ICMSA ‘quietly confident’ that farm income volatility to be addressed in October Budget
THE October Budget is looming up on the horizon and speculation is turning naturally to the intentions of Ministers Noonan and Donohoe. The fact is that when growth rates are being revised on practically a weekly basis with knockon effects for Government revenue, it becomes extremely challenging to put forward spending plans or tax changes that, by their nature, must rest on a fixed or at least a constant flow of revenue. The state’s 18,000-odd dairy farmers are only now beginning to see a market recovery after nearly 16 months of receiving a milk price of up to six cents per litre below the costs of production, their specialist representative organisation, ICMSA, says it’s perfectly aware of challenges around constant or climbing bills and diminishing – or disappearing – income. Its President, John Comer, says that no sector in Ireland experienced the kind of income wipeout suffered by milk suppliers since 2015 but that they understand the dilemma faced by the Government and recognise that the demands for higher spending become hugely problematic in the kind of uncertain economic atmosphere engendered by, amongst other things, the Brexit decision.
But he was adamant that there are actions and decision that can be made that are effectively spending neutral. “One of the most destructive aspects of farming is the kind excessive income volatility that makes it impossible for family farms to plan or invest with any degree of predictability. CSO figures show that total dairy income for 2015 was down €222 million on 2014 despite a 14 percent increase in production. ICMSA has long argued that it must be possible to introduce measures that would allow farmers to deposit funds in ‘good’ years in a tax compliant and Government approved fashion that could be drawn down and utilised in the more frequent ‘ bad’ years”, said Mr Comer.

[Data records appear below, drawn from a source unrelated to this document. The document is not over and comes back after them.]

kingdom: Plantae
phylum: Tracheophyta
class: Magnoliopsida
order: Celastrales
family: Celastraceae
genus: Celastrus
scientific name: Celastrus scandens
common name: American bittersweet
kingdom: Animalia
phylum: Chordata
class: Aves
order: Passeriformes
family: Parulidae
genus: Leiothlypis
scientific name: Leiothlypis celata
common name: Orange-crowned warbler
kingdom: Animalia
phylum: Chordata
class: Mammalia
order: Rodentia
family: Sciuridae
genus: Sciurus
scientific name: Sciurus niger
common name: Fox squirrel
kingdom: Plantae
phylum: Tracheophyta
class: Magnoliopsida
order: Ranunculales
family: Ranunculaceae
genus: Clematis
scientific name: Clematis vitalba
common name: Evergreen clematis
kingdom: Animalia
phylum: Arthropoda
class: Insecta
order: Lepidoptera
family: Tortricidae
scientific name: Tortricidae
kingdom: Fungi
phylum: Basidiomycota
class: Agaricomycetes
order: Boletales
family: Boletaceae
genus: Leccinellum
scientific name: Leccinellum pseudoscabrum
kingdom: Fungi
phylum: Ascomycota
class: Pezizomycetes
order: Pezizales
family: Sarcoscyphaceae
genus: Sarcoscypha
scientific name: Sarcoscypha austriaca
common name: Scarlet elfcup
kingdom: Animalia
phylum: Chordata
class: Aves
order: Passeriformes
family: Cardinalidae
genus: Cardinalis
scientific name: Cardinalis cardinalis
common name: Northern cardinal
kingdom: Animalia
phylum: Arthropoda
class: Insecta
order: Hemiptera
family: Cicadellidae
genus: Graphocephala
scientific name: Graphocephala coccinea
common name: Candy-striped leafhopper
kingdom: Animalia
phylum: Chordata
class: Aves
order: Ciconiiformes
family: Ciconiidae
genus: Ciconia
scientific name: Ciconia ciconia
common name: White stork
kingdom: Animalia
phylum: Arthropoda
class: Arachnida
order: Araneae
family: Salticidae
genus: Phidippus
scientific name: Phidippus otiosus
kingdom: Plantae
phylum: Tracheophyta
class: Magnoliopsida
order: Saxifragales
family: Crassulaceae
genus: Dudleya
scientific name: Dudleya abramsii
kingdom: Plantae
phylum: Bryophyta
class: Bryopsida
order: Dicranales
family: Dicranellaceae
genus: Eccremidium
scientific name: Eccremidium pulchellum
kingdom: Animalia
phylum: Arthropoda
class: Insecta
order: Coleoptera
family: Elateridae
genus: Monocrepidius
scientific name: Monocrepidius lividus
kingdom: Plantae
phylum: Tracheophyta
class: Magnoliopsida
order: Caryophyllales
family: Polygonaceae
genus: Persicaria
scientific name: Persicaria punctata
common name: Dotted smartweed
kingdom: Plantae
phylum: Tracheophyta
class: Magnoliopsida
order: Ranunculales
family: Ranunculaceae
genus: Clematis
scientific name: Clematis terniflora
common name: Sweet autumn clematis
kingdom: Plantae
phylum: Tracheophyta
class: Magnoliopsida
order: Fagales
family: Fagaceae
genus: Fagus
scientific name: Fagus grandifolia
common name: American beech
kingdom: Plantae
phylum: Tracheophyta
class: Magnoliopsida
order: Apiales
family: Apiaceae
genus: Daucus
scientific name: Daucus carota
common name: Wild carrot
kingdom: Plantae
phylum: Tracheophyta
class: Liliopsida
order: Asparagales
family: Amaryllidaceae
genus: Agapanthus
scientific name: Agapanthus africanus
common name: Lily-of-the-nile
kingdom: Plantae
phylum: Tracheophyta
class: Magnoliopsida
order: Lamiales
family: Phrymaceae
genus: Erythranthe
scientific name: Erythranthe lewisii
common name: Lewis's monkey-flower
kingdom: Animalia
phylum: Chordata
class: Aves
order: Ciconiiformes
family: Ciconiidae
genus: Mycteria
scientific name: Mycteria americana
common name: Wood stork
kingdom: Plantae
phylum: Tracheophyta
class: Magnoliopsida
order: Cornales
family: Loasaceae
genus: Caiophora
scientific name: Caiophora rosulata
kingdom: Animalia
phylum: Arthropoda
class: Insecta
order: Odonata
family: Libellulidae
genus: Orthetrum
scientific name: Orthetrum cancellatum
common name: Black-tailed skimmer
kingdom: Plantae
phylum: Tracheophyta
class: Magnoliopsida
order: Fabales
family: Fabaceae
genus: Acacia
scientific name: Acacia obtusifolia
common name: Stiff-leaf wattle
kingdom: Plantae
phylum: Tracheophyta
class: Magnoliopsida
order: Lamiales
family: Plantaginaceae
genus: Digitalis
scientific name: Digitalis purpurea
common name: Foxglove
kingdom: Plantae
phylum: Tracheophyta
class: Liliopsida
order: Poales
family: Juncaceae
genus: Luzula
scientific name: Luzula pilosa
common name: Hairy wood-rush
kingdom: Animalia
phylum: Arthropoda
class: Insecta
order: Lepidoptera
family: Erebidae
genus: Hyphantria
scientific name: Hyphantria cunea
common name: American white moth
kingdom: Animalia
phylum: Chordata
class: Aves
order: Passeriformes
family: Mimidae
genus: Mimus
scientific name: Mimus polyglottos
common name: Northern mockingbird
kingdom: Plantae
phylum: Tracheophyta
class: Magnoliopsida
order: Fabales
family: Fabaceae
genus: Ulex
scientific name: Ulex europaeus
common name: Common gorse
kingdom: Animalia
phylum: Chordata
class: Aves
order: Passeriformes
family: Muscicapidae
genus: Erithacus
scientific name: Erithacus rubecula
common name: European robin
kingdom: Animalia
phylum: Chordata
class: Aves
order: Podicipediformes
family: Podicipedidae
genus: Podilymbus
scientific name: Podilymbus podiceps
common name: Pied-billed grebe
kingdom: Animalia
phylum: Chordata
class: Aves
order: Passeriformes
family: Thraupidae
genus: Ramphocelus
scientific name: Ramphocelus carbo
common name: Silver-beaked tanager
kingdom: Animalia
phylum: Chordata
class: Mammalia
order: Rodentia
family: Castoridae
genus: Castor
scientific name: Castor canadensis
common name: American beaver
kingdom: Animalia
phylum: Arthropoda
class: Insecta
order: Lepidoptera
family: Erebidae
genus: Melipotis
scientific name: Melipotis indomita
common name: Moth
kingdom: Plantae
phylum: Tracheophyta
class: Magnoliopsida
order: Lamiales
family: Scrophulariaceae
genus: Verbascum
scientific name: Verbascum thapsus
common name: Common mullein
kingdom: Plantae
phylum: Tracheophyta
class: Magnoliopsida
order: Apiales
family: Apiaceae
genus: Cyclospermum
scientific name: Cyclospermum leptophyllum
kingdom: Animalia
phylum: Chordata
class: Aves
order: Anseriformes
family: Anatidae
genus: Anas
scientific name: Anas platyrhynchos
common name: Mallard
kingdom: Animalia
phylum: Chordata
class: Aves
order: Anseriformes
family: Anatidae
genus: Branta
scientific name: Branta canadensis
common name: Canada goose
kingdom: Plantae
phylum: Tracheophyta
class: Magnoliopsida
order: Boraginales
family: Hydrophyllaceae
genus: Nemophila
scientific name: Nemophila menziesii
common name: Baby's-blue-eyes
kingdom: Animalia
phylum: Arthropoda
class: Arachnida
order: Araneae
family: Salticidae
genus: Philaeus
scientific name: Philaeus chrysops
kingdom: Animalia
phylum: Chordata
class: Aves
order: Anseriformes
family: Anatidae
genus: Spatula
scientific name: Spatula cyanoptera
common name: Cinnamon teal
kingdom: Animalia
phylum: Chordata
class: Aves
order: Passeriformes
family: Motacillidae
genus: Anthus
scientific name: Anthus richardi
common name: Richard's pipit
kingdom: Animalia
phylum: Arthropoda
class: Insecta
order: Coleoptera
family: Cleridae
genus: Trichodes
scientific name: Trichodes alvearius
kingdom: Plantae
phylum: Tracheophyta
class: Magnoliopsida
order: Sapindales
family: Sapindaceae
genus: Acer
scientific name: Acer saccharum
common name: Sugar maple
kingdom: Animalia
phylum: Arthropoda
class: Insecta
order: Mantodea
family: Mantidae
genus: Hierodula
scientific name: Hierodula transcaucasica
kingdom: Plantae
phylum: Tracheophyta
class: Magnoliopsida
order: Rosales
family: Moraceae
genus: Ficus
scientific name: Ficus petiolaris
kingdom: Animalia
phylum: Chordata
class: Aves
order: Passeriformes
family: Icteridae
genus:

“That’s the reason why we’ve put forward the Farm Management Deposit Scheme (FMDS) as part of our 2017 pre-Budget submission. The scheme allows a farmer to claim a tax deduction for farm management deposits in the income tax year in which they are made, the appropriate amount of the deduction is included in the tax assessable income in the income year the deposit is repaid to the farmer. The deposits scheme complements other risk management strategies available to farmers such as income averaging. Our model places a maximum threshold for off-farm income of a person availing of this tax measure and there is an overall ceiling on the amount that can be deposited in the Farm Management Deposit Scheme. We believe the proposal has many merits and most definitely should be used as a template for the introduction of a farm income volatility management tool into the Irish income tax code for farmers based on the following five basic outlines:
1. ICMSA believe limits could be placed both on the total amount that could be deposited in a given year and the aggregate amount at any time and suggest a maximum deposit per annum of 30 percent of farm profit and/or a maximum of €10,000. Funds would remain in the Farm Management Deposit account for a maximum period of 5 years. In addition, ICMSA recommend that 12.5 percent tax should apply on a once off basis for the amounts deposited in the farm management account. This would give all the advantages of incorporation without the necessary cost of compliance and uncertainty associated with farm companies.
2. Farmers would then be able to avail of these funds in the farm management deposit account to support the farm business in the event of a downturn in farm income and/or for investment in the farming enterprise.
3. Where funds are taken from the farm deposit account in the form of income then the normal rate of tax applicable in the year of withdrawal would apply to these withdrawals less a credit for the 12.5 percent tax which was originally paid on the funds when deposited in the farm deposit account in the first instance.
4. This tax relief measure could be confined to farmers whose sole or principal income is from farming. Realistic off-farm income thresholds should be set.
5. On-farm investment using funds from the farm management deposit account would qualify for all reliefs currently available for on-farm investment such as capital allowances.
“We think that the time is here for the introduction of a tried-and-tested tool that addresses destructive farm income volatility in a sensible and Government-approved fashion. The FMDS contained in our pre-Budget submission does exactly that. We’re quietly confident that a sensible examination of the problem will testify to that and every farmer in Ireland will want to see the introduction of this measure in the coming Budget”, concluded Mr Comer.